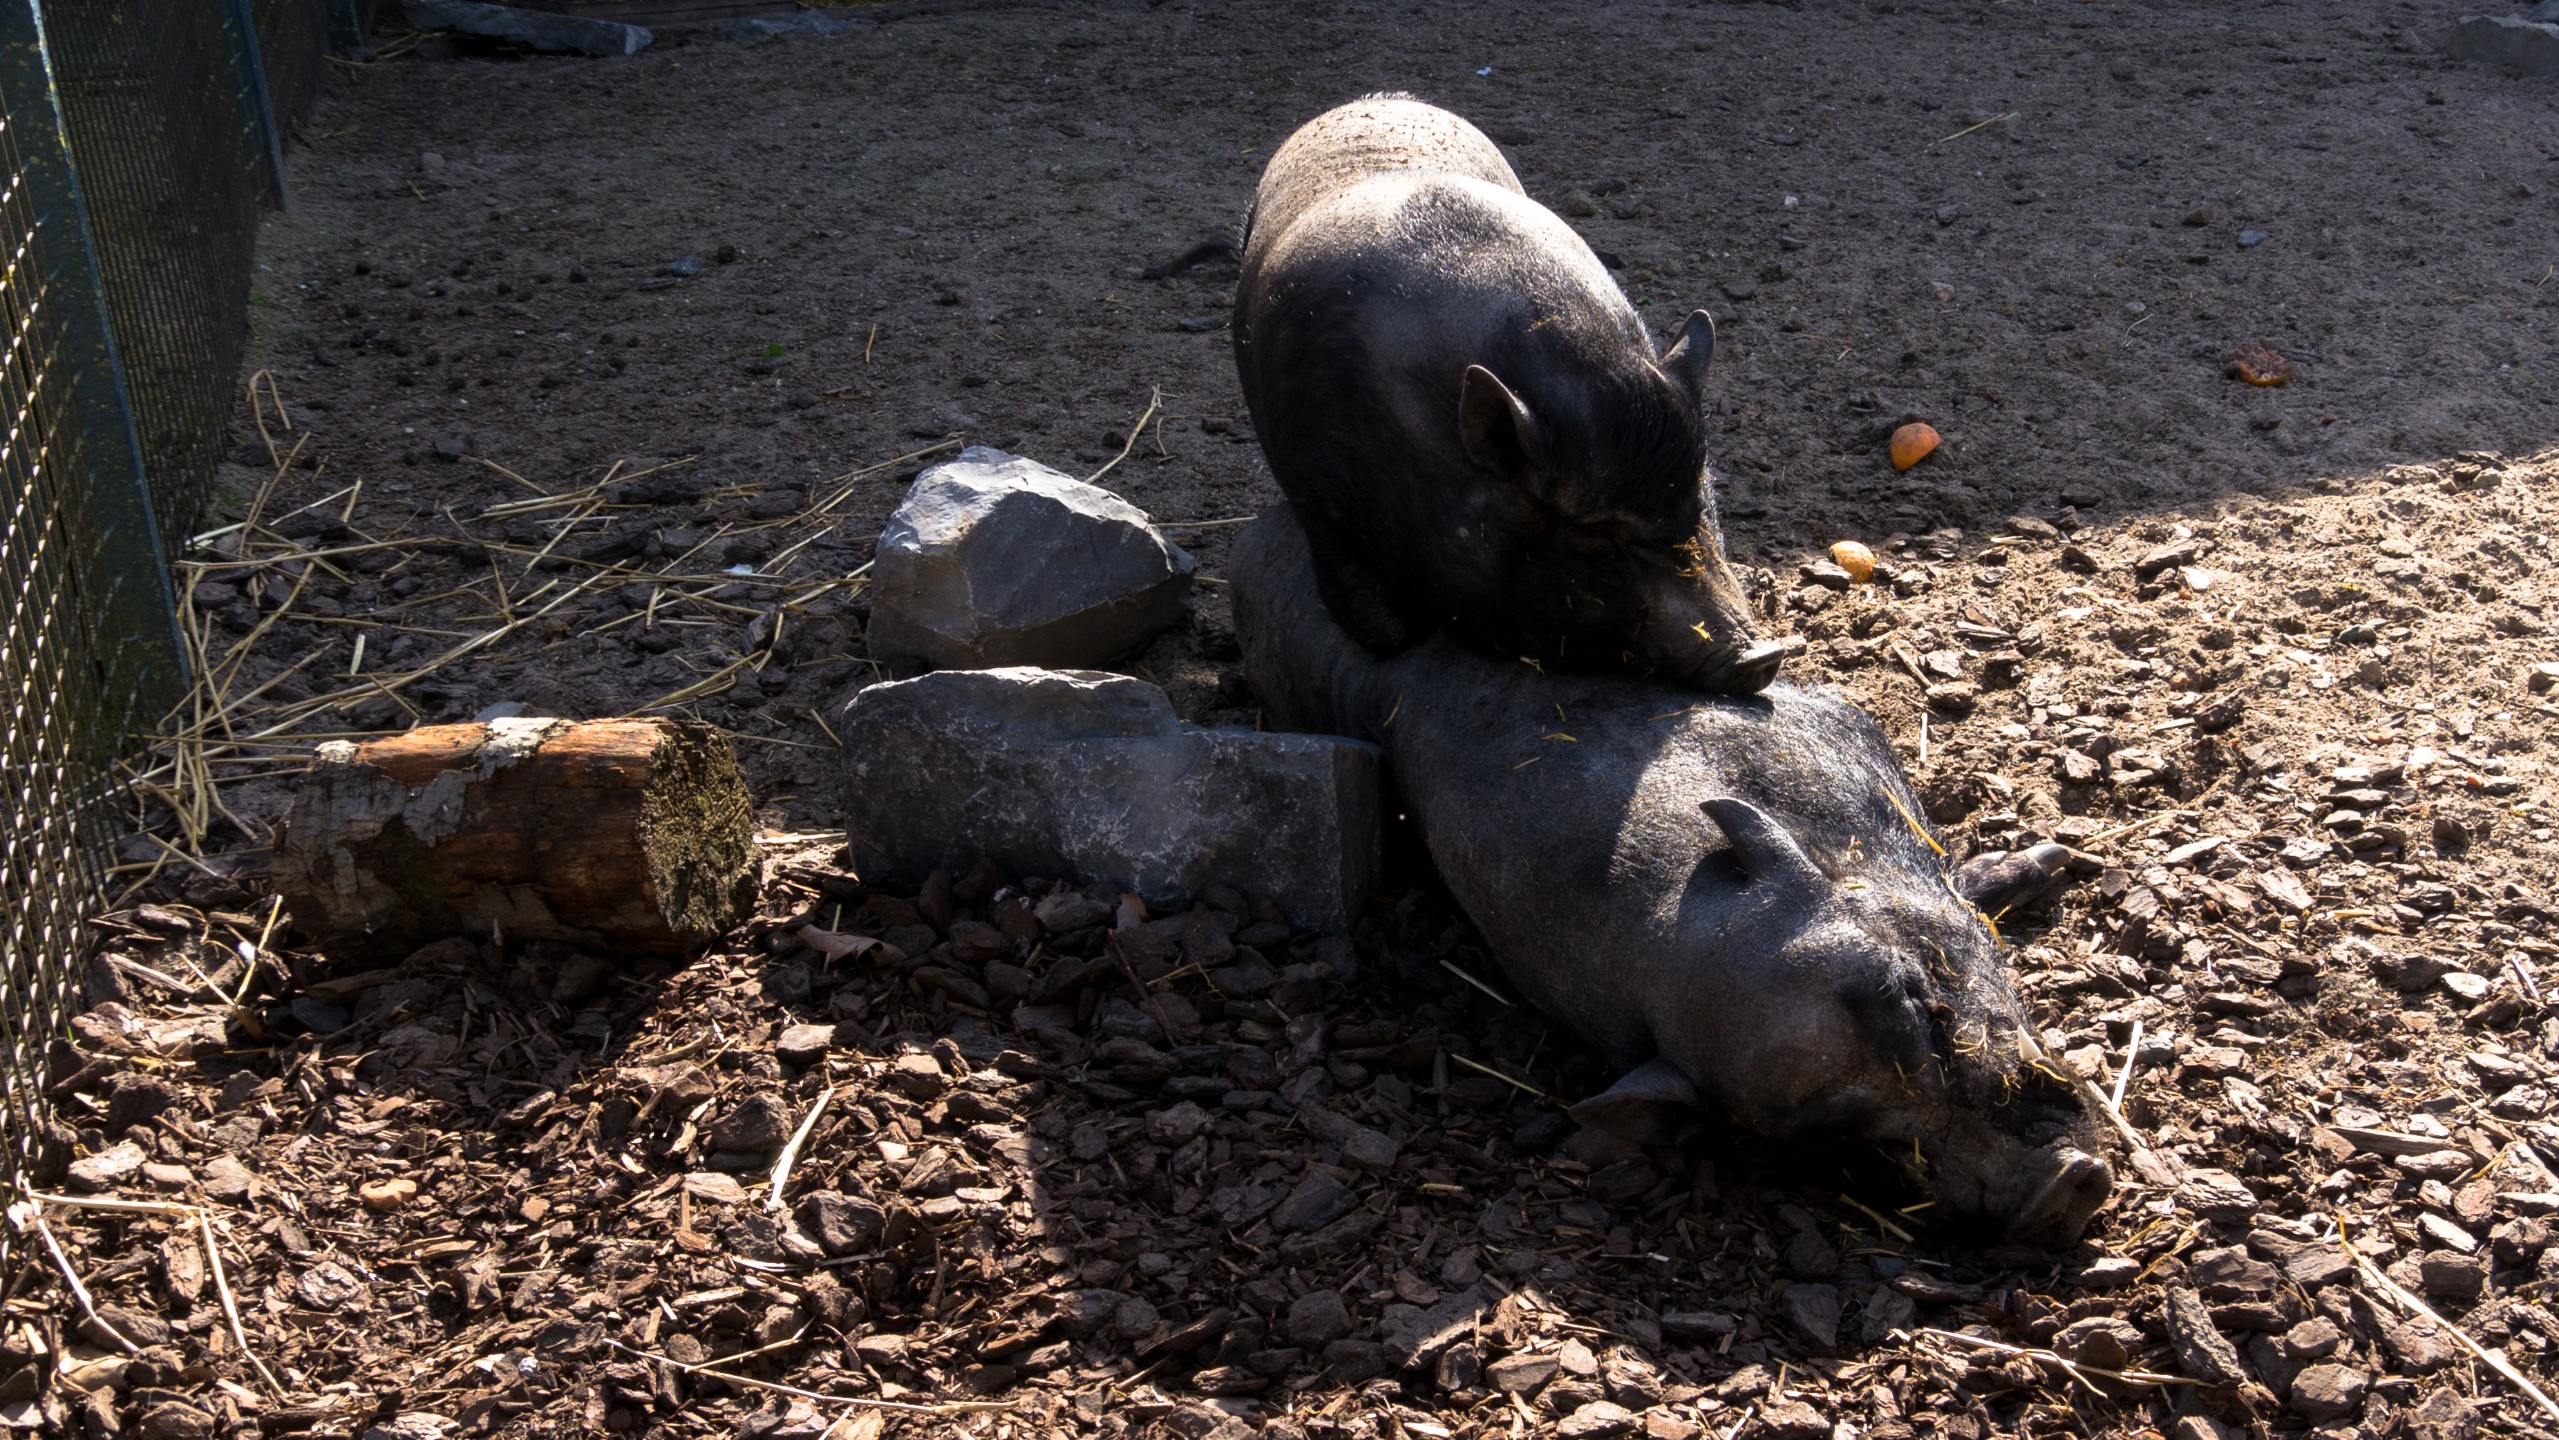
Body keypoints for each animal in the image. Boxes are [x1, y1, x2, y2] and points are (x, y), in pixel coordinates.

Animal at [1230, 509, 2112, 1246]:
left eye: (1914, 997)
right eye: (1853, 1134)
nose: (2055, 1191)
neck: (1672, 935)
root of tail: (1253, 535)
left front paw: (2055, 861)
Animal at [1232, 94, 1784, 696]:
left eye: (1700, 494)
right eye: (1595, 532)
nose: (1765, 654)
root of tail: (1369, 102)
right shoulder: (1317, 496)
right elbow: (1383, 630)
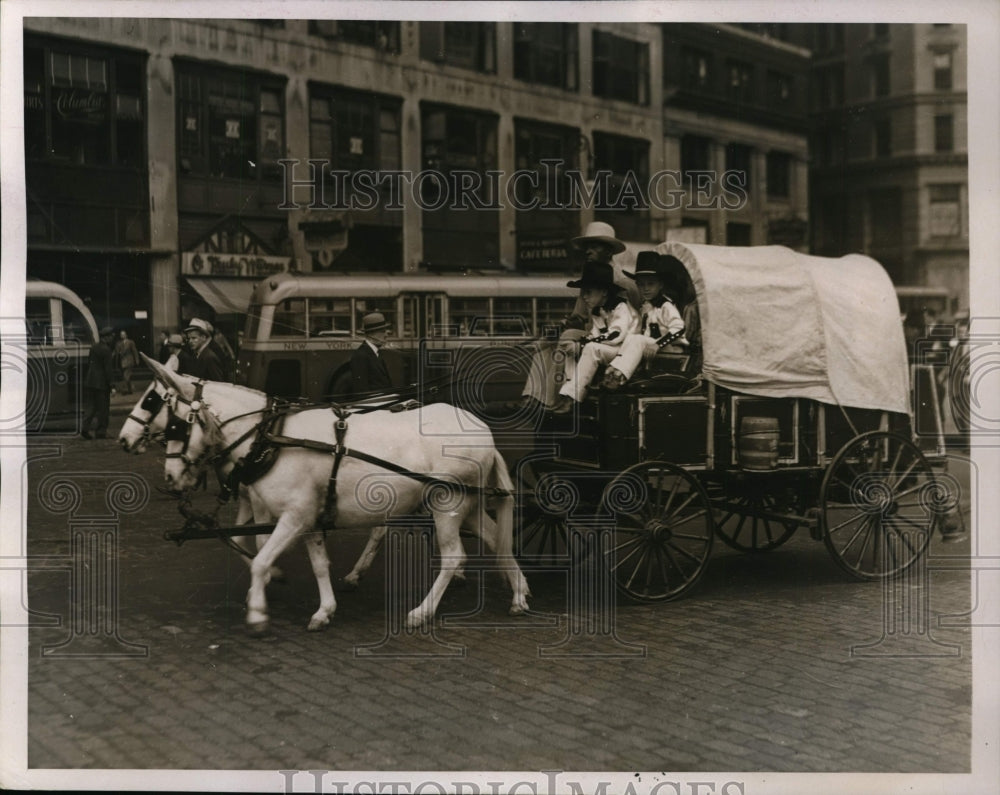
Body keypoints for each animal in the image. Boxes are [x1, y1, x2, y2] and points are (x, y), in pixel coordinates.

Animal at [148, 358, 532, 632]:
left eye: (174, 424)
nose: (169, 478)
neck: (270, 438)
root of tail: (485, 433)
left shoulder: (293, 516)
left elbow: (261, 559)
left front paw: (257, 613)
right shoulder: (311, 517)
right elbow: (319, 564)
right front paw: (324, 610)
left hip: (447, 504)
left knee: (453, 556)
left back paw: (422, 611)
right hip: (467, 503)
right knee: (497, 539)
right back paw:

--

**Exercise brief**.
Nothing but the lines from the one containing "neck: (270, 438)" through the last line of the listing should be output, each exactly as written.

**Answer box**.
neck: (270, 438)
root of tail: (485, 433)
left shoulder: (293, 516)
left elbow: (261, 559)
left front paw: (257, 613)
right shoulder: (311, 517)
right elbow: (319, 564)
right front paw: (324, 610)
left hip: (447, 504)
left knee: (453, 556)
left back paw: (422, 611)
right hip: (467, 503)
right knee: (497, 539)
right back paw:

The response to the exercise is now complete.